Dispatcher pool that grows/shrinks

I am using a separate, dedicated dispatcher for executing tasks that may block. While trying to tune the thread pool, I notice that a relatively small number of threads works great for a relatively small number of tasks but performance suffers as the number of tasks grow. Likewise, a relatively large number of threads works great for a relatively large number of tasks but performance suffers if the tasks are few. This is expected since too few threads become a bottleneck if there are a large number of tasks that are just sitting in the queue. And if there are too many threads, the overhead of scheduling the threads, polling the task queue, etc. will begin to dominate if there is too little work.

Therefore, I need a thread pool that grows and shrinks on demand. The thread-pool-executor options contains some configuration parameters for maintaining a core pool size as well as a max pool size. What’s confusing is what parameters take precedence. If I set core-pool-size-min = core-pool-size-max, is core-pool-size-factor irrelevant? Same thing with max-pool-size-min and max-pool-size-max. If the are equal, is max-pool-size-factor essentially ignored?

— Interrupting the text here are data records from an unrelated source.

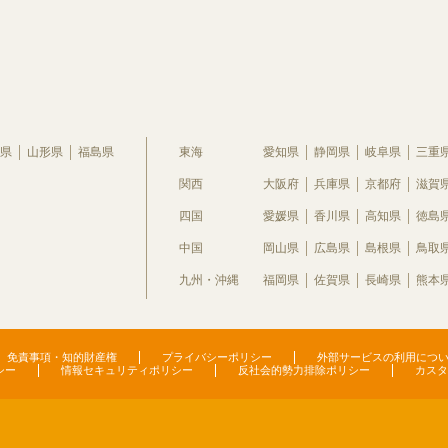
県
山形県
福島県
東海
愛知県
静岡県
岐阜県
三重
関西
大阪府
兵庫県
京都府
滋賀
四国
愛媛県
香川県
高知県
徳島
中国
岡山県
広島県
島根県
鳥取
九州・沖縄
福岡県
佐賀県
長崎県
熊本
免責事項・知的財産権
プライバシーポリシー
外部サービスの利用につ
シー
情報セキュリティポリシー
反社会的勢力排除ポリシー
カスタ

The same question goes for fork-join-executor. Does parallelism-factor limit the number of threads regardless of what parallelism-max is set to?

The set of three parameters for number of threads works like this: CPU-cores * factor to get a number relative to the machine you are running on, that value is then capped by the min and max ending up a single number passed to the actual executor. With a min == max you are effectively ignoring the factor.

Ok, great, that’s what I suspected. This pool is being used for executing blocking tasks so the number of CPU cores is irrelevant.